Chapter 3 Adding and Subtracting Decimals
- Activity: What does the decimal mean?
- Dr. Nicki’s Pintrest on Decimals
- Place Value Sliders
Pre-assessment: Find out which of your students can regroup when adding and subtracting fluently with whole numbers. Find out who can tell how many tens are in the number 1,456 and explain why.
Do not write the numbers on the place value chart on a diagonal.
Use measurement to help students see thousandths. For example, a millimeter is 1/1000 of a meter. It takes 1000 millimeters to make a 1 meter. Say: “If our meter is a whole, kind of like 1 whole dollar bill, how would we represent that on the place value chart?” Have students make using register tape. This is a linear model.

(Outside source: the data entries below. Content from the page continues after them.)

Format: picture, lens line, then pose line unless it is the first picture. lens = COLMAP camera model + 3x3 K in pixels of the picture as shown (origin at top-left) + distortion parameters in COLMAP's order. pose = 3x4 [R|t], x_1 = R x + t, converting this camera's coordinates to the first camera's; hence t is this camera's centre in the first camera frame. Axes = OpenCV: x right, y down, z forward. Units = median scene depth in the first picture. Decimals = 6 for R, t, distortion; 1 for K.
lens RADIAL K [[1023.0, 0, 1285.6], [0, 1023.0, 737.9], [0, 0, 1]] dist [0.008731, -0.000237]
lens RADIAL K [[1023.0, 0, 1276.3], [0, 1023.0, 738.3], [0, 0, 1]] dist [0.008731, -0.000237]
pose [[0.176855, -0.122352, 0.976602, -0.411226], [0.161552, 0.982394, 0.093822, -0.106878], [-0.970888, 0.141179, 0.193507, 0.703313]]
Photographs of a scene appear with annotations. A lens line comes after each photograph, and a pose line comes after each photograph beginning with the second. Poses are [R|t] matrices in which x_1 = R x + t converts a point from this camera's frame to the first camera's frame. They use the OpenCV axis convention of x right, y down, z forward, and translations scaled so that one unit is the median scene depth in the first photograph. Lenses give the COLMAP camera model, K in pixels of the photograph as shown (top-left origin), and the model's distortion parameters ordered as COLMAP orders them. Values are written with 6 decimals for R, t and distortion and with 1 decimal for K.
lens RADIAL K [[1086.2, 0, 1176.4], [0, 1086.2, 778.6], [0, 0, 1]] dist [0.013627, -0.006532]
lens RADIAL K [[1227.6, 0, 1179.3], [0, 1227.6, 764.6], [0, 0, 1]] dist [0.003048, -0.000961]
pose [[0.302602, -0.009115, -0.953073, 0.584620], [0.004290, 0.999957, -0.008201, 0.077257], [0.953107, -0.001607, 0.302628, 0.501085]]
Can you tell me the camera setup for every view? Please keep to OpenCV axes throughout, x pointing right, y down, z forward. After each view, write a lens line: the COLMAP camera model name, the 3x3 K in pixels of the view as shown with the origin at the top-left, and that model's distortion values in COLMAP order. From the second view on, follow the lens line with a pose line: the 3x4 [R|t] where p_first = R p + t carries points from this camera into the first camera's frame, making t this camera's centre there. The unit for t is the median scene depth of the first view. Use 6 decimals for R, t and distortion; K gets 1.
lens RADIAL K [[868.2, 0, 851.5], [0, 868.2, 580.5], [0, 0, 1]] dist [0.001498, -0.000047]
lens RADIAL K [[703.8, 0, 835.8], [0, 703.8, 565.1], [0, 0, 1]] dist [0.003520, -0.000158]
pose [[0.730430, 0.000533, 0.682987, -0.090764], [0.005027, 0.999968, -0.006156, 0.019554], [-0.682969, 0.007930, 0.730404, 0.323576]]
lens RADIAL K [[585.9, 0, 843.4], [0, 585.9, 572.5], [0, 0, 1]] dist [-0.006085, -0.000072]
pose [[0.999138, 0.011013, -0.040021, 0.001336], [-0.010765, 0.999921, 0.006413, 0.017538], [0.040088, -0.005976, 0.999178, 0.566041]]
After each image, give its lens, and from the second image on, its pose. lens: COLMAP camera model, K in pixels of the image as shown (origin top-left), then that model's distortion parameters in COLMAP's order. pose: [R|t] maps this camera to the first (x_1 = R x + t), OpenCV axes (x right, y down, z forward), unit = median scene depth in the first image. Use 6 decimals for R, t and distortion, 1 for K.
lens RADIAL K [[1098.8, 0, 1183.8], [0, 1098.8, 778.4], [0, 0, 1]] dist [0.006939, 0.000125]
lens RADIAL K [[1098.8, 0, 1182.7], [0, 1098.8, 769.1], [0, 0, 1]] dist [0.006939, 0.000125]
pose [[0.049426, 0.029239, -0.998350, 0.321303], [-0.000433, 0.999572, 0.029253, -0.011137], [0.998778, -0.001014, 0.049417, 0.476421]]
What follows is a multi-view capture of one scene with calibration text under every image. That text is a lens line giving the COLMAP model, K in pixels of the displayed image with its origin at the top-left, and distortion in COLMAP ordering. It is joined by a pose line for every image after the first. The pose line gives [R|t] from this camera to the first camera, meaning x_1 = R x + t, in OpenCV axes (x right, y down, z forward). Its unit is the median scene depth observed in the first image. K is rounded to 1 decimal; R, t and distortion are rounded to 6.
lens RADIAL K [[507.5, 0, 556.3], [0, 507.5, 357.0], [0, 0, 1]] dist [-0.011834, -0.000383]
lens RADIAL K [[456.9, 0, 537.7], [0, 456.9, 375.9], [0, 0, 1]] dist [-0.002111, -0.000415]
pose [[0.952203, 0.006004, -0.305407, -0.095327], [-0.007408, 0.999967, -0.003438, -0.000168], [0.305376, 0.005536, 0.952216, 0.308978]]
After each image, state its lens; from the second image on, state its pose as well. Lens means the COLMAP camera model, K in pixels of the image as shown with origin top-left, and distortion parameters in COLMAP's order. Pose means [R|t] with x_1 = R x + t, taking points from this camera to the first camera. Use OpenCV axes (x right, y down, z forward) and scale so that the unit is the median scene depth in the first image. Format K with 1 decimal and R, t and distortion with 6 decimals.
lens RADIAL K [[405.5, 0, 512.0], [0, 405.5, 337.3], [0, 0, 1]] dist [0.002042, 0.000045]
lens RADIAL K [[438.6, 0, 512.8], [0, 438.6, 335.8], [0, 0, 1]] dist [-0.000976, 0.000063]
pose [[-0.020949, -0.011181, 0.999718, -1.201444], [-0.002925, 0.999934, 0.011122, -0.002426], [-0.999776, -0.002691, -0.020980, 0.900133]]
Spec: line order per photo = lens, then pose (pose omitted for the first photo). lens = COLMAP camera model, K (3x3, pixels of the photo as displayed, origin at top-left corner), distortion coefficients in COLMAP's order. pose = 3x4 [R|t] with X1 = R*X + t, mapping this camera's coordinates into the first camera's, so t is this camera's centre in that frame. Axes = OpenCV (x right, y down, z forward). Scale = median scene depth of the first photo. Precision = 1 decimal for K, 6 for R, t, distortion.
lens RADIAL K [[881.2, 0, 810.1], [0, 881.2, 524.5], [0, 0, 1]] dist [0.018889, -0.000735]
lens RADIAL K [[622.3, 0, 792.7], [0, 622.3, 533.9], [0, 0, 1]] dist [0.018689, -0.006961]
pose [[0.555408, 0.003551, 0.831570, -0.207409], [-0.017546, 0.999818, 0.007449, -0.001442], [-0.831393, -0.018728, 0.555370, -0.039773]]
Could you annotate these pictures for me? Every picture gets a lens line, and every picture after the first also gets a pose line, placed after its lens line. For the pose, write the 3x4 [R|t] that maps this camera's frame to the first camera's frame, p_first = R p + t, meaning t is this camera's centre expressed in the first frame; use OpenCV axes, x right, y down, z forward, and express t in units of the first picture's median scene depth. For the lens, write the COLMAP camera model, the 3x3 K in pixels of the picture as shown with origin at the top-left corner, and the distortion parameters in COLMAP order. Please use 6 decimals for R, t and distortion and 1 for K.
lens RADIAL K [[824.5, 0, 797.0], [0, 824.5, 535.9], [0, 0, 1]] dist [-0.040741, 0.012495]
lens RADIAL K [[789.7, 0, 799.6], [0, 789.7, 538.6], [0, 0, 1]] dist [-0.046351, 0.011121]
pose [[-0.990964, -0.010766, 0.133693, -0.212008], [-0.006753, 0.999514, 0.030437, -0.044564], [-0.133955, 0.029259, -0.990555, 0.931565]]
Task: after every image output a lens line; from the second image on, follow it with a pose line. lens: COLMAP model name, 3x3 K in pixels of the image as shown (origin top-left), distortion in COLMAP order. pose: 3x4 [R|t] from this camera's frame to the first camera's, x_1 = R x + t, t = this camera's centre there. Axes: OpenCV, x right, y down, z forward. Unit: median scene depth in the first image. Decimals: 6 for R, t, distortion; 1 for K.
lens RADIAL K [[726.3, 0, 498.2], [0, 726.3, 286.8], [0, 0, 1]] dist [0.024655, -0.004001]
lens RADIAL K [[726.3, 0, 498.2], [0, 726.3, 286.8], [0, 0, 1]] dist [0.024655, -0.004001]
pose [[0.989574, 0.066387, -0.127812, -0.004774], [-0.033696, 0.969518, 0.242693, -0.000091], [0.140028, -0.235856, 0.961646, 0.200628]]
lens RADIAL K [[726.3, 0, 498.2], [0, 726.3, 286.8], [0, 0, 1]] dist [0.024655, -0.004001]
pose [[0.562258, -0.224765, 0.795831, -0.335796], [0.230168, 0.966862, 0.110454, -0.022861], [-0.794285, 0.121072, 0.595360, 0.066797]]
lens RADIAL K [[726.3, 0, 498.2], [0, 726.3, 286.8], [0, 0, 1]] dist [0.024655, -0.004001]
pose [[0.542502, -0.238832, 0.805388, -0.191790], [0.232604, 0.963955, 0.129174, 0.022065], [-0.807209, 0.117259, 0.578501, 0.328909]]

Materials: Money, base-ten blocks (area model) or decimal squares
- Lesson 3.1: Use Kagan strategy of Quiz, Quiz, Trade or Find Someone Who.
- Lesson 3.2: Make an anchor chart and game with the students that show different representations of numbers by place. Ensure that you name the different ways to show numbers, e.g. standard form, expanded form by place value, expanded form using decimal fractions, expanded form using exponents, using multiplication by place value, word form, unit form, etc. Make this into a center.
- Lesson 3.3: Ways to compare decimals: By position in a place value chart, by expanded form, placement on a number line, multiply by 10, 100 or 1000 to make into whole numbers, using pictures or concrete objects, etc.
- Lesson 3.4: Use a number line! See link for ITPs Decimals. Do not teach the traditional procedure. Make students reason out what is happening. Make compare decimals into a center and do a Quiz, Quiz, Trade.
- Have a day of centers to revisit concepts 3.1 – 3.4. Do a guided group with Tier 2 or 3 students on addition of decimals using concrete materials. You are getting ready for Lesson 3.5. Have a center where you shift the whole and reposition the base-ten blocks redefine the whole.
- Lesson 3.5 & 3.6, 3.8 & 3.9: Spend 2 days on each of these topics and explicitly included examples, when regrouping is going to be involved. Student must act out all the problem, sketch and place in a context. Turn the “Advanced Learners” on pg. 182 into a center activity to revisit all year long.